Records for the task
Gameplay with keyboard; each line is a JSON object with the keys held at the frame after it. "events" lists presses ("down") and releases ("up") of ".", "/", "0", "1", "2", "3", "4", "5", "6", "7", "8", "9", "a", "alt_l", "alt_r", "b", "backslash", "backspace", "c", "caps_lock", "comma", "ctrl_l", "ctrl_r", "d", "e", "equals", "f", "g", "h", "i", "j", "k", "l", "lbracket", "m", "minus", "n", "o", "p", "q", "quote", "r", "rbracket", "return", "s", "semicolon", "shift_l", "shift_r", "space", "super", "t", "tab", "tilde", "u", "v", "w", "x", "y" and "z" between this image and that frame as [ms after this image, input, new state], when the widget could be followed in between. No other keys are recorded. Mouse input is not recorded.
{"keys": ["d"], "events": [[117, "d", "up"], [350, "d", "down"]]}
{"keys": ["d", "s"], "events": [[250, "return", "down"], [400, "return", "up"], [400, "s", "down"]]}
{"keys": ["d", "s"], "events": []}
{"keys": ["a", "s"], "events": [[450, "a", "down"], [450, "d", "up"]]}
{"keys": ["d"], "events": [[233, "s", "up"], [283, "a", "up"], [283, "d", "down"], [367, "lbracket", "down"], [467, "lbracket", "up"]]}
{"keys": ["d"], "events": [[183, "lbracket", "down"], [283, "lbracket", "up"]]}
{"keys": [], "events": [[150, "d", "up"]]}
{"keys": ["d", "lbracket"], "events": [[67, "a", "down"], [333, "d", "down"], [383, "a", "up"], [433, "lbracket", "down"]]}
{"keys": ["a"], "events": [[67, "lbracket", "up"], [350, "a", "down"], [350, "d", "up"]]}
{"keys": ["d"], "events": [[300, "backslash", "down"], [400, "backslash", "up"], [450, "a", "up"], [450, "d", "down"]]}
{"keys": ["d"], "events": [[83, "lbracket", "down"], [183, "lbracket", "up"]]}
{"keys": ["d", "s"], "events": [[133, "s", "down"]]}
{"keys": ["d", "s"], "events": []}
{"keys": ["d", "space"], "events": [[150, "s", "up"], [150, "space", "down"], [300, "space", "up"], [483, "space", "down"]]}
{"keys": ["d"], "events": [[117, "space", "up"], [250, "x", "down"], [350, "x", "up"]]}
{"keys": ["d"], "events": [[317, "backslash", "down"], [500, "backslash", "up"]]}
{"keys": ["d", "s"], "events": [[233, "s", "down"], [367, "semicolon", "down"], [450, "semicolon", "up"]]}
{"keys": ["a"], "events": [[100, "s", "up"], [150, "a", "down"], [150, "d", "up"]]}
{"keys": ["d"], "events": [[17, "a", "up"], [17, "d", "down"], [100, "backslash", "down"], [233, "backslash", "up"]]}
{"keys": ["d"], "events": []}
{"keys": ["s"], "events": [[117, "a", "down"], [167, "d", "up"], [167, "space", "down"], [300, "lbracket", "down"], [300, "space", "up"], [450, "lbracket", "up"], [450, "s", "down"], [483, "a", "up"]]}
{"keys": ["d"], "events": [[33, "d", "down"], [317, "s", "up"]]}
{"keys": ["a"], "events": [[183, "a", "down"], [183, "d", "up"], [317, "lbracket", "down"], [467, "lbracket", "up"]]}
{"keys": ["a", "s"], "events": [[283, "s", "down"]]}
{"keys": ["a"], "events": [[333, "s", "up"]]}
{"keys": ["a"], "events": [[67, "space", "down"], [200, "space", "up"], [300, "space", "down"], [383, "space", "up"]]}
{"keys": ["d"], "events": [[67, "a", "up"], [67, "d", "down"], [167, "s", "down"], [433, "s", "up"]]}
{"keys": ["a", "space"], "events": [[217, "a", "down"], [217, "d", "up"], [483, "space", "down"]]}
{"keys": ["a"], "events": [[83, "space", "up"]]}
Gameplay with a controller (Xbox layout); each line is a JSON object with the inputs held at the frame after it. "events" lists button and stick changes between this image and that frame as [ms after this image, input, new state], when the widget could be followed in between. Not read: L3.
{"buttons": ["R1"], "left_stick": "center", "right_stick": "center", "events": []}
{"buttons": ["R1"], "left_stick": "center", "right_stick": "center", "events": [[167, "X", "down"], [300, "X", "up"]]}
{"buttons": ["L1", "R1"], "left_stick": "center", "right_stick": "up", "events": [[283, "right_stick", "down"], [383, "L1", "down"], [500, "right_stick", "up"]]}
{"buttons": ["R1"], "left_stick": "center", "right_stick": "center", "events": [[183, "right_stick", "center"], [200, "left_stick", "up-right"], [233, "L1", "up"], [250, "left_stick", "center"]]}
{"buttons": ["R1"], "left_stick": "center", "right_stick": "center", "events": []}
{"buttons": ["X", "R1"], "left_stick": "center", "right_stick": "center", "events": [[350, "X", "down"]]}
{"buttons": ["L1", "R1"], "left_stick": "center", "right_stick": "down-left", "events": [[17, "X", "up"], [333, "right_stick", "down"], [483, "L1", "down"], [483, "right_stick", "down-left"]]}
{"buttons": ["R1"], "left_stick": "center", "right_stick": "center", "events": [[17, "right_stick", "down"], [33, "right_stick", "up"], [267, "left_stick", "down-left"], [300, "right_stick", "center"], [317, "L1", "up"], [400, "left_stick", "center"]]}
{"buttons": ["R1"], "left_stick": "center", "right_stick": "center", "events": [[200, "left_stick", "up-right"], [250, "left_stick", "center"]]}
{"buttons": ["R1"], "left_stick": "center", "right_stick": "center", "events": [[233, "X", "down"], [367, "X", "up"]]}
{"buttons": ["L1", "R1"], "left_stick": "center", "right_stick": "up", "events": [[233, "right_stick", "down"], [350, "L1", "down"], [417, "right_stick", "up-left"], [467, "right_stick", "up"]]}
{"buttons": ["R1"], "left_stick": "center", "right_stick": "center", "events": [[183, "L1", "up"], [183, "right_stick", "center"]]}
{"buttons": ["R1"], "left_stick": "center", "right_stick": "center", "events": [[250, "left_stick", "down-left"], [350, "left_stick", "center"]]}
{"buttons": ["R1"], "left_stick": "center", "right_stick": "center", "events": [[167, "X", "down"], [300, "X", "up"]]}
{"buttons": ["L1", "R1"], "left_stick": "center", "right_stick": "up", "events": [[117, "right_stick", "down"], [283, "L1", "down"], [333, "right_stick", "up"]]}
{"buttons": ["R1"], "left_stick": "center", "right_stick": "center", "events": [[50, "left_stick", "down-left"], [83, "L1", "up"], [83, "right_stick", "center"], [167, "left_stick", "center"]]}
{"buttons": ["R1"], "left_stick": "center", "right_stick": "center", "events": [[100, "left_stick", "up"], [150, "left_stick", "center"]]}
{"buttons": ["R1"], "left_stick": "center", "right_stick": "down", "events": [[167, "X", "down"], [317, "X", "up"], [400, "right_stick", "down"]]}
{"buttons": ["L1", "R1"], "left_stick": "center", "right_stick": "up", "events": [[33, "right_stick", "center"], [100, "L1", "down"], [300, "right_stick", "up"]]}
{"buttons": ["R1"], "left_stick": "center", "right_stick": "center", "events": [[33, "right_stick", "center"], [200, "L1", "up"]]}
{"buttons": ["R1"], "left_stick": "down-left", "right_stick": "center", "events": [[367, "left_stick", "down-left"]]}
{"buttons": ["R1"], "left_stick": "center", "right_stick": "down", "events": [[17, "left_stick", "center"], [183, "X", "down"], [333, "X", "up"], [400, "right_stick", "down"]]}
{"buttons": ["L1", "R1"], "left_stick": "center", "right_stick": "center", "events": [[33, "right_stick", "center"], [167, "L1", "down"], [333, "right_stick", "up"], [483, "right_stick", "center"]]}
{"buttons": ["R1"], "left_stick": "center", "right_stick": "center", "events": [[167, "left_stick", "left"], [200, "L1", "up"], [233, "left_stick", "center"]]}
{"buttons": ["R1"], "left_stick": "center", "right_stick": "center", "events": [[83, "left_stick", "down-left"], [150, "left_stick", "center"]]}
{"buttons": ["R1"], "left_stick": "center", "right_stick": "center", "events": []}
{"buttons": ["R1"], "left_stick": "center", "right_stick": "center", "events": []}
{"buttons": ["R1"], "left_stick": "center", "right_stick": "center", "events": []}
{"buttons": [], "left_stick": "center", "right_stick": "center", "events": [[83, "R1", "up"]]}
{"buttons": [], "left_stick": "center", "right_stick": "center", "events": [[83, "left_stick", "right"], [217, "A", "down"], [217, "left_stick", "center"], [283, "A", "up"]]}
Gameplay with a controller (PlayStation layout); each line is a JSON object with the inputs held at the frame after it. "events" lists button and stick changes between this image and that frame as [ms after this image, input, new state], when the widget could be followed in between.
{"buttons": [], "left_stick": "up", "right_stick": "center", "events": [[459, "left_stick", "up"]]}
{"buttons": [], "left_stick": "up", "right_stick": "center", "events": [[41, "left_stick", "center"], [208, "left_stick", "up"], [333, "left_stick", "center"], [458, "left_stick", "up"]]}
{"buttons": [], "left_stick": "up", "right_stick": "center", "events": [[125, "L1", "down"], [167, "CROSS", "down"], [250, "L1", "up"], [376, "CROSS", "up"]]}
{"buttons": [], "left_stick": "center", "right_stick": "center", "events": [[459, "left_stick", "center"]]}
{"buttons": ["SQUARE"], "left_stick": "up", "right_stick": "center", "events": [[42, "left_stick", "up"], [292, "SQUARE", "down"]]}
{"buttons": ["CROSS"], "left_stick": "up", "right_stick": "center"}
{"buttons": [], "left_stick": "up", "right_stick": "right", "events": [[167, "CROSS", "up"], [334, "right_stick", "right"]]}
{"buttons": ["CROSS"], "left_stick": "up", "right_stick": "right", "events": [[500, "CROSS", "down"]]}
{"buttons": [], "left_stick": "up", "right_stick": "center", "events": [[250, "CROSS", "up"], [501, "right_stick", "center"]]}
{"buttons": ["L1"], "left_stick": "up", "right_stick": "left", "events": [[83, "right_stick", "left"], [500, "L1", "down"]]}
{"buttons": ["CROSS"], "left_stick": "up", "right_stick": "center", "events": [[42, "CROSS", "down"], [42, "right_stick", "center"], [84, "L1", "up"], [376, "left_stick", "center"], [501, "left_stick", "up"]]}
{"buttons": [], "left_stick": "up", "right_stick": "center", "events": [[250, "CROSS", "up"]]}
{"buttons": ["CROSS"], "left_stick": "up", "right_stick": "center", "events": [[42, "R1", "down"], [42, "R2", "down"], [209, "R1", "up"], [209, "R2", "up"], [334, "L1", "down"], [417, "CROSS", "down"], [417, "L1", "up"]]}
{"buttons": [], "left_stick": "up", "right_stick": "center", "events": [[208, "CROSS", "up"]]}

Goal of the exercise
Gather each line from the entries above that includes the word "semicolon".

Finished task
Gameplay with keyboard; each line is a JSON object with the keys held at the frame after it. "events" lists presses ("down") and releases ("up") of ".", "/", "0", "1", "2", "3", "4", "5", "6", "7", "8", "9", "a", "alt_l", "alt_r", "b", "backslash", "backspace", "c", "caps_lock", "comma", "ctrl_l", "ctrl_r", "d", "e", "equals", "f", "g", "h", "i", "j", "k", "l", "lbracket", "m", "minus", "n", "o", "p", "q", "quote", "r", "rbracket", "return", "s", "semicolon", "shift_l", "shift_r", "space", "super", "t", "tab", "tilde", "u", "v", "w", "x", "y" and "z" between this image and that frame as [ms after this image, input, new state], when the widget could be followed in between. No other keys are recorded. Mouse input is not recorded.
{"keys": ["d", "s"], "events": [[233, "s", "down"], [367, "semicolon", "down"], [450, "semicolon", "up"]]}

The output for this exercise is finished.